● **EXERCISE DETAILS**: Convert these records into a numbered list with one line per item and the blank lines removed, covering all of the records. Omit the pictures from your answer.

------------------------------------------------

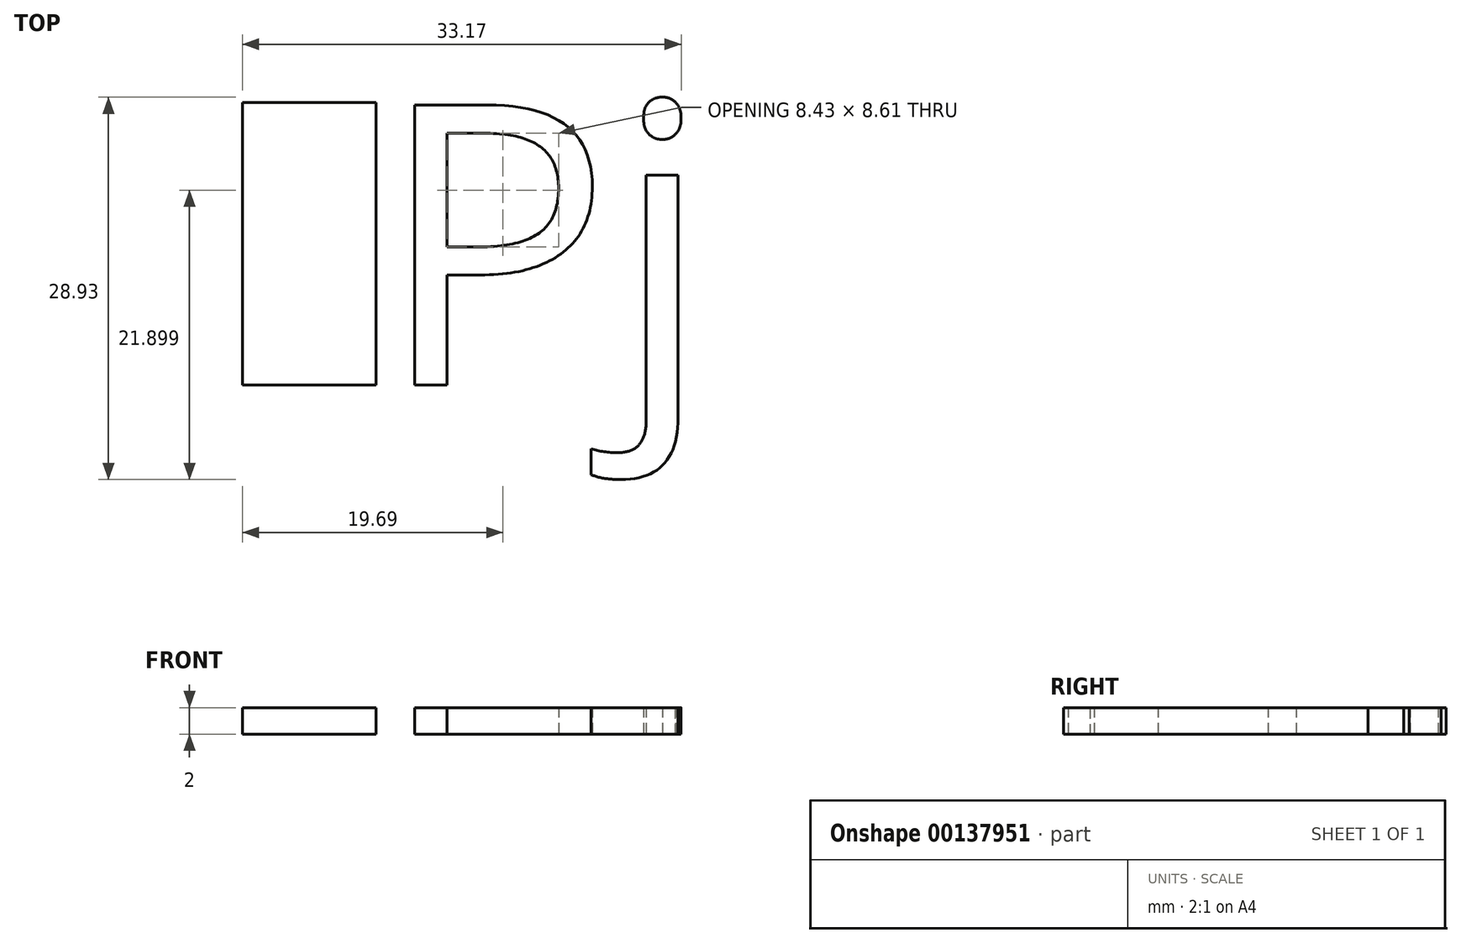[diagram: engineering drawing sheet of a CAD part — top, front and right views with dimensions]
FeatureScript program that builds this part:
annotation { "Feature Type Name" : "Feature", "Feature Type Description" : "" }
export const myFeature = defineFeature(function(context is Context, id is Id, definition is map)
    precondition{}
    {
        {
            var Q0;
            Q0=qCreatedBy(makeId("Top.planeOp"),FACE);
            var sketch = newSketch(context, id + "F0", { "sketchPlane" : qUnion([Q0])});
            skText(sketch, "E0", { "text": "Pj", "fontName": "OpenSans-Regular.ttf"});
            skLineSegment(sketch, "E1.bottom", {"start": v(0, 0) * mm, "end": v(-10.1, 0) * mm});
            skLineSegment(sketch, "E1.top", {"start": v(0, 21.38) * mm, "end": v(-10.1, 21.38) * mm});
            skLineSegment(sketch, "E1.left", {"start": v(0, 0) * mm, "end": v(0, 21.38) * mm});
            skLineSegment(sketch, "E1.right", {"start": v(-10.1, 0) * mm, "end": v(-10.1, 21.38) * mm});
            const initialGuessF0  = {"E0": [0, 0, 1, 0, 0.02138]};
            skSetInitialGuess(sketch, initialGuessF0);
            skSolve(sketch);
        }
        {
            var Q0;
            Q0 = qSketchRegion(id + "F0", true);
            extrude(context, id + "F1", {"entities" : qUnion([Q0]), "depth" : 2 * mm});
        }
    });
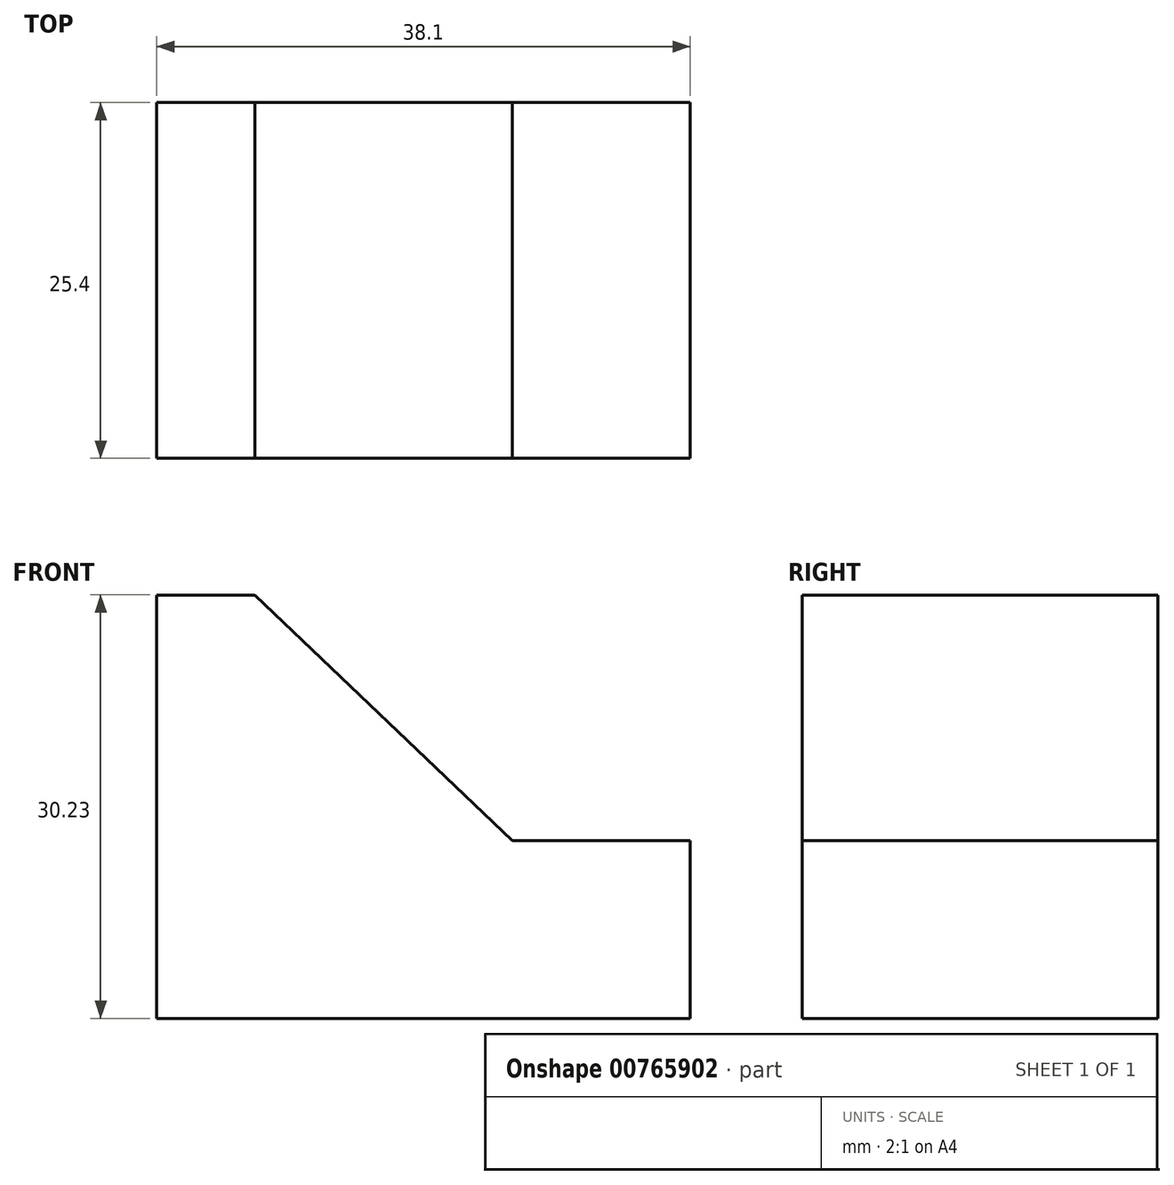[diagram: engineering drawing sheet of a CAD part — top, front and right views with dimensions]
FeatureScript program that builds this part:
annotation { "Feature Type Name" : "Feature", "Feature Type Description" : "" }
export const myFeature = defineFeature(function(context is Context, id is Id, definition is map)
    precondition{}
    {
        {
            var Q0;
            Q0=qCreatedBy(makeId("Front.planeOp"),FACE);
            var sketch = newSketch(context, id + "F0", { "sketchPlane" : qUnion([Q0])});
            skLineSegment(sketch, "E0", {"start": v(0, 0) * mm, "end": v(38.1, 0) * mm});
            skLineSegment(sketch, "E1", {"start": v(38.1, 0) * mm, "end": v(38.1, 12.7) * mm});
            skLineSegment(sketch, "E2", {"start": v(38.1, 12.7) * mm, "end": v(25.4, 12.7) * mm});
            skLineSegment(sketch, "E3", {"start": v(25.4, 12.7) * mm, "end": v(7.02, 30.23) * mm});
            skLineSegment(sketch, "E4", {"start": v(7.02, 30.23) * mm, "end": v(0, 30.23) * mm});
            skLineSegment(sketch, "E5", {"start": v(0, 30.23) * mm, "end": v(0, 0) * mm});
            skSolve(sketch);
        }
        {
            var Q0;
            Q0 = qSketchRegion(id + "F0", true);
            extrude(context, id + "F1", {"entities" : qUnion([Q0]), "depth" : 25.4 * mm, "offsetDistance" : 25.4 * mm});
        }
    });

------------------------------------------------

● **REPLY**:
1. [diagram: engineering drawing sheet of a CAD part — top, front and right views with dimensions]
2. FeatureScript program that builds this part:
3. annotation { "Feature Type Name" : "Feature", "Feature Type Description" : "" }
4. export const myFeature = defineFeature(function(context is Context, id is Id, definition is map)
5.     precondition{}
6.     {
7.         {
8.             var Q0;
9.             Q0=qCreatedBy(makeId("Top.planeOp"),FACE);
10.             var sketch = newSketch(context, id + "F0", { "sketchPlane" : qUnion([Q0])});
11.             skText(sketch, "E0", { "text": "Pj", "fontName": "OpenSans-Regular.ttf"});
12.             skLineSegment(sketch, "E1.bottom", {"start": v(0, 0) * mm, "end": v(-10.1, 0) * mm});
13.             skLineSegment(sketch, "E1.top", {"start": v(0, 21.38) * mm, "end": v(-10.1, 21.38) * mm});
14.             skLineSegment(sketch, "E1.left", {"start": v(0, 0) * mm, "end": v(0, 21.38) * mm});
15.             skLineSegment(sketch, "E1.right", {"start": v(-10.1, 0) * mm, "end": v(-10.1, 21.38) * mm});
16.             const initialGuessF0  = {"E0": [0, 0, 1, 0, 0.02138]};
17.             skSetInitialGuess(sketch, initialGuessF0);
18.             skSolve(sketch);
19.         }
20.         {
21.             var Q0;
22.             Q0 = qSketchRegion(id + "F0", true);
23.             extrude(context, id + "F1", {"entities" : qUnion([Q0]), "depth" : 2 * mm});
24.         }
25.     });
26. [diagram: engineering drawing sheet of a CAD part — top, front and right views with dimensions]
27. FeatureScript program that builds this part:
28. annotation { "Feature Type Name" : "Feature", "Feature Type Description" : "" }
29. export const myFeature = defineFeature(function(context is Context, id is Id, definition is map)
30.     precondition{}
31.     {
32.         {
33.             var Q0;
34.             Q0=qCreatedBy(makeId("Front.planeOp"),FACE);
35.             var sketch = newSketch(context, id + "F0", { "sketchPlane" : qUnion([Q0])});
36.             skLineSegment(sketch, "E0", {"start": v(0, 0) * mm, "end": v(38.1, 0) * mm});
37.             skLineSegment(sketch, "E1", {"start": v(38.1, 0) * mm, "end": v(38.1, 12.7) * mm});
38.             skLineSegment(sketch, "E2", {"start": v(38.1, 12.7) * mm, "end": v(25.4, 12.7) * mm});
39.             skLineSegment(sketch, "E3", {"start": v(25.4, 12.7) * mm, "end": v(7.02, 30.23) * mm});
40.             skLineSegment(sketch, "E4", {"start": v(7.02, 30.23) * mm, "end": v(0, 30.23) * mm});
41.             skLineSegment(sketch, "E5", {"start": v(0, 30.23) * mm, "end": v(0, 0) * mm});
42.             skSolve(sketch);
43.         }
44.         {
45.             var Q0;
46.             Q0 = qSketchRegion(id + "F0", true);
47.             extrude(context, id + "F1", {"entities" : qUnion([Q0]), "depth" : 25.4 * mm, "offsetDistance" : 25.4 * mm});
48.         }
49.     });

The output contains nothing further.